Ayrıca bu hadis-i şerifte, ihityarlıktan başka her hastalığın bir ilacı olduğu bildirilmekte, ilacı bilinmeyen hastalığın ilacını bulmak için araştırmalar yapılması  teşvik edilmektedir.

 

Bazı kimselein, “Allah’ın imtihan için verdiği hastalığa razı olmadıkça velayet mertebesi tamam olmaz.Bu bakımdan veli için tedavi caiz değilidr.” Şeklindeki sözleri Hz.
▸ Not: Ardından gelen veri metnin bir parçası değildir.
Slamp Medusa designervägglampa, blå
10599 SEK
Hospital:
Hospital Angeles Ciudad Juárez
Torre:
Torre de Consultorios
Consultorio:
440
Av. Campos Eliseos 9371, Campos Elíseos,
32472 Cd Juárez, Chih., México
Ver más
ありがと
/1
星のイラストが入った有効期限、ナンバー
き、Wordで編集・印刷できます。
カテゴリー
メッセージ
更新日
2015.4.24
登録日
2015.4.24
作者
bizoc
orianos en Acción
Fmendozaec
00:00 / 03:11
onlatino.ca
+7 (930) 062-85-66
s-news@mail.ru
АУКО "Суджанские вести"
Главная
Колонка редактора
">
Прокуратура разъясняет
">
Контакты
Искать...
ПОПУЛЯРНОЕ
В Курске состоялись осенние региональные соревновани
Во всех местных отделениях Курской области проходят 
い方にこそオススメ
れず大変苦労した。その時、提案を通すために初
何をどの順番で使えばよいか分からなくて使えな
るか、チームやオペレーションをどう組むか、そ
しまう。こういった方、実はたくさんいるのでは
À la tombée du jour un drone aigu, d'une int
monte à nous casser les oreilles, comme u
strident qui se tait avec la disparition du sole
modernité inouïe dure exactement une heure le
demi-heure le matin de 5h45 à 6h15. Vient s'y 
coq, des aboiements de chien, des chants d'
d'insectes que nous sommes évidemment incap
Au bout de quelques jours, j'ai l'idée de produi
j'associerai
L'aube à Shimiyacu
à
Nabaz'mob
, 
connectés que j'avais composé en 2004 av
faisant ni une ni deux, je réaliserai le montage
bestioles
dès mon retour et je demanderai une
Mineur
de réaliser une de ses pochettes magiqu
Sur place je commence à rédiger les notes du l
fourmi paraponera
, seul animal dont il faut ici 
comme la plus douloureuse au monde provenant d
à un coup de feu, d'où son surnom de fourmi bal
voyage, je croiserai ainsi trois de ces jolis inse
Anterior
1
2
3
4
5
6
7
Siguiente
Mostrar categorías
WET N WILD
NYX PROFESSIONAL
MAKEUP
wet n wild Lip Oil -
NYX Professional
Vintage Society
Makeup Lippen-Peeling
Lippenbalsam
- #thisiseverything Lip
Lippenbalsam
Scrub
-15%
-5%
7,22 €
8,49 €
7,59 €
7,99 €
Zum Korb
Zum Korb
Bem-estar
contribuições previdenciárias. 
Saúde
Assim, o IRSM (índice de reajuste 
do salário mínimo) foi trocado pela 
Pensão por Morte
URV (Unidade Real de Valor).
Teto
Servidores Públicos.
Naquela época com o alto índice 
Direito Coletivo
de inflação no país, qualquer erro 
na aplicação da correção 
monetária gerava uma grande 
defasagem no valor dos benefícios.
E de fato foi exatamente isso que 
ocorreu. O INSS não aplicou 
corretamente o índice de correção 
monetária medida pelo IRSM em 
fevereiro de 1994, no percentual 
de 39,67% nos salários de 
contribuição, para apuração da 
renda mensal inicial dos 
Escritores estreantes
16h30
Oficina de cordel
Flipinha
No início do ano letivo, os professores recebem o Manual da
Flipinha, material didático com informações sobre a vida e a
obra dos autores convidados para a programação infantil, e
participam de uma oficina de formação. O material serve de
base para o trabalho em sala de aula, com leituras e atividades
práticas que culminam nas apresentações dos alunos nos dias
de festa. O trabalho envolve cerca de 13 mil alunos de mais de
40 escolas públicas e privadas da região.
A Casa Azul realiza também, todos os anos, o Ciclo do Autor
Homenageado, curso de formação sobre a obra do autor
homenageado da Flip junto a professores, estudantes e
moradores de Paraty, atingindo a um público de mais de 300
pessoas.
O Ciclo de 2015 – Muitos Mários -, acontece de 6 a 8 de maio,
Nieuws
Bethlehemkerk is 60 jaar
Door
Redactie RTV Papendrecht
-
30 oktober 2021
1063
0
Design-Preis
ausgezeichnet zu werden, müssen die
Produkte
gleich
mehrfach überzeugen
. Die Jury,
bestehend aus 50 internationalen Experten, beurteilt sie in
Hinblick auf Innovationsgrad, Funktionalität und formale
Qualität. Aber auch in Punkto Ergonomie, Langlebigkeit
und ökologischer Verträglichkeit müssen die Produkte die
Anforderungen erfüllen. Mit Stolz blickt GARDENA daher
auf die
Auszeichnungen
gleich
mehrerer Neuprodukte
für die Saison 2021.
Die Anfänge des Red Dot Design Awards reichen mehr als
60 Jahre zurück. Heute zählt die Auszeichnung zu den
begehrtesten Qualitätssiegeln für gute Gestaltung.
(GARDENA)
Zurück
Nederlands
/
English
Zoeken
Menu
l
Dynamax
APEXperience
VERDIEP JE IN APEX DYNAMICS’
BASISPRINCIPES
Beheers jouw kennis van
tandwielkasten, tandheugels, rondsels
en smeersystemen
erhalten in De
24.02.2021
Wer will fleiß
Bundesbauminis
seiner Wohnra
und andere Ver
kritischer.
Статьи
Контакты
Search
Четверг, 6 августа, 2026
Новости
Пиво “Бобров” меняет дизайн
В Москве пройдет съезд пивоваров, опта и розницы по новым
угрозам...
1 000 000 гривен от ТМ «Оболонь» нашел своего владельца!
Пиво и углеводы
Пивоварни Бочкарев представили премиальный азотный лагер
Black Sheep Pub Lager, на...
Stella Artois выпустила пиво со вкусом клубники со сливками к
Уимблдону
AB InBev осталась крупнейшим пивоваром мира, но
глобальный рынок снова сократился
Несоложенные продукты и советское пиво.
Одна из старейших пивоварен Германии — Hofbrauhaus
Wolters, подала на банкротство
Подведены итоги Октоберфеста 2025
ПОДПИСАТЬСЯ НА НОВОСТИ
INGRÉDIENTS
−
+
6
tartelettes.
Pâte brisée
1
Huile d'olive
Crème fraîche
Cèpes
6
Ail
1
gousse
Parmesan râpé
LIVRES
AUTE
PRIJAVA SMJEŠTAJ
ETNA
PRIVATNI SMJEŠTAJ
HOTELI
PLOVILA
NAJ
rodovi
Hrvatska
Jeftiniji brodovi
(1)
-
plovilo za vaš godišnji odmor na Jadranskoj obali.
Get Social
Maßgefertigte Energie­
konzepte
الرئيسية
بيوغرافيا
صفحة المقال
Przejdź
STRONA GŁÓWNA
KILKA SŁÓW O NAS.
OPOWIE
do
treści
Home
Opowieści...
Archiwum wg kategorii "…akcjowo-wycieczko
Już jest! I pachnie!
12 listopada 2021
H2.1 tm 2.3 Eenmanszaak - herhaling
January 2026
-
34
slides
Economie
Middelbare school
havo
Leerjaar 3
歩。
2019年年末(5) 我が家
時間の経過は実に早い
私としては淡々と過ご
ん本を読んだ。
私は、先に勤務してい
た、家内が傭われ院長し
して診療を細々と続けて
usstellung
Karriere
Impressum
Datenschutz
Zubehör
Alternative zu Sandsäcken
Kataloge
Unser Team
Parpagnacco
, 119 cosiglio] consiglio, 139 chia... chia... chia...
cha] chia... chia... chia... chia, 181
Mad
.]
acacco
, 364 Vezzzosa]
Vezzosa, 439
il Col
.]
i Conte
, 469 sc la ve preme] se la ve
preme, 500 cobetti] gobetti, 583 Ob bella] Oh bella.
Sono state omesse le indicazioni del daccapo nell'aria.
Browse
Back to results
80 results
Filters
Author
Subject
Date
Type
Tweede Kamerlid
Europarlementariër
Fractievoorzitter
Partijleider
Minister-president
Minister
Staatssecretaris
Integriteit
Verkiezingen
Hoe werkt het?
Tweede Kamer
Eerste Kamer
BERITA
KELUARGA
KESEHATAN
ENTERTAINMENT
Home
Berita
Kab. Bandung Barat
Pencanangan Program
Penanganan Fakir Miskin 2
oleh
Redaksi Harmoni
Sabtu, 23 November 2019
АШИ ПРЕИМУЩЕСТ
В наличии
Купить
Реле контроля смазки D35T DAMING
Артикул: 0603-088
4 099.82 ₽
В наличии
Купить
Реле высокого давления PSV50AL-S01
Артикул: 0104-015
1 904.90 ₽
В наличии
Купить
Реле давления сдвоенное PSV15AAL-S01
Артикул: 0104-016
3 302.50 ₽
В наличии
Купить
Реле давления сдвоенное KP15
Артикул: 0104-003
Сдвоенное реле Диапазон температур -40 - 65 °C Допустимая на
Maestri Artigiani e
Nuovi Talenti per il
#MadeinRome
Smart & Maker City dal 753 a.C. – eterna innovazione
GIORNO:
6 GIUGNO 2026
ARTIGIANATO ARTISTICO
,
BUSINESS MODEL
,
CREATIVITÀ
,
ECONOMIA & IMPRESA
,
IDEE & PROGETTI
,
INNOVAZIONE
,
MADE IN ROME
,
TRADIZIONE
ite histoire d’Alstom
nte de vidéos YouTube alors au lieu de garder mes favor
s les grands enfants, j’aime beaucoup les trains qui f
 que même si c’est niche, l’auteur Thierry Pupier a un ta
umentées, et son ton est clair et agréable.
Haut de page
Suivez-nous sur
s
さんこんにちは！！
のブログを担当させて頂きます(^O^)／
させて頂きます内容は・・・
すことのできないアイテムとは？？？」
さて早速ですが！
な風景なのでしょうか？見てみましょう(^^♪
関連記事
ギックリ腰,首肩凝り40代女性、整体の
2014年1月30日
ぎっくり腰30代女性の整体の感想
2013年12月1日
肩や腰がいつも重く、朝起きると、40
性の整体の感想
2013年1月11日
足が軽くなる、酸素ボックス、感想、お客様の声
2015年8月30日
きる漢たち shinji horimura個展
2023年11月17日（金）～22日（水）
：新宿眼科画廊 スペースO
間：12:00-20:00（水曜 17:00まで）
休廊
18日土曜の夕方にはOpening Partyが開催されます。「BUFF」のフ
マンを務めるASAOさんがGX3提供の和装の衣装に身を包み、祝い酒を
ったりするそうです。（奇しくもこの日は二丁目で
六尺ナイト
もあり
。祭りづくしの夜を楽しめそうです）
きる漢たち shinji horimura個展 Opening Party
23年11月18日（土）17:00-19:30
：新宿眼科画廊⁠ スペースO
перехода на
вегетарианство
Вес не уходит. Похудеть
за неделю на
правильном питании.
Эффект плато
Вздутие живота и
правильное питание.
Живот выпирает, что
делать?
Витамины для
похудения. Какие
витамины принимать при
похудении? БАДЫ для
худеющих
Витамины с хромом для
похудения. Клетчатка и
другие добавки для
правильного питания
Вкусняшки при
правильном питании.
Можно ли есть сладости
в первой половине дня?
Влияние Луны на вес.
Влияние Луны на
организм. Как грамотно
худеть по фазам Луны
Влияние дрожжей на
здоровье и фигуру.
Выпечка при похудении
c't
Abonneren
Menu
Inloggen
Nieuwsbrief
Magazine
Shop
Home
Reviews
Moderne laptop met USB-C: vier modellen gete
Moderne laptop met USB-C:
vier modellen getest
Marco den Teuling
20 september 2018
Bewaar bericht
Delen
Nebi’in mübah kıldığı tedavi hükümne aykırıdır.Eğer tedavi olunan hastalıklar iyileşmiyorsa bunun sebebi ya hastalığın hakiki tedavisi bilinememesinden ve yahutta teşhis olunamamasındandır.[Kamil Mirasi Tecrid-i Sarih Tercümesi, VII, 75.] 

 

Tedavilerin tümünü tevekküle aykırı saymak doğru değildir.Çünkü İslam alimlerinin açıklamasına göre vücudun zararlarını giderecek sebepler üçtür:

 

1- Zararı gidermesi kesin olan sebepler, susuzluk zararının gideren su, açlık zararının gideren ekmek gibi.Bu gibi sebepleri tevekkül maksadıyla terk etmek  haramdır.

 

2- Zararı gidermesi kesin olmayan fakat gidermesi ihtimal dahilinde olan sebepler.Kan aldırmak, üşümeyi giderebilen sıcaklık verici ilaçlar kullanmak gibi.bu gibi ilaçlara başvurmak da tevekküle mani değildir.

 

3- Kendilerinden şifa beklemek tamamen bir vehimden ibaret olan sebepler.Efsun yaptırmak gibi.Müslümana yakışan, bu kısma giren sebeplerden uzak durup Allah’a tevekkül etmektir.

 

İbn Mes’ud’dan rivayet olunduğuna göre Hz.Nebi, bu kısma giren sebeplerden kaçıp Allah’a tevekkül edenler hesapsız olarak cennete gireceklerdir, buyurmuşladır.[Vedadi Efendi, Tekmile-i Tercüme-i Tarikat-ı Muhammediyye, 38-39.] 

 

Binaenaleyh hastalığın gelip gitmesi Allah’ın emriyledir.Allah hastalığın iyileşmesine sebep olacak devalar yaratmıştır.Bu sebeplere sarılmak tevekküle mani değildir.[Müslim, birr]

 

Hadis-i şerifte ihtiyarlığın hastalıktan sayılması, kendisini ölümün takib etmesi sebebiyle hastalığa benzemiş olmasındandır.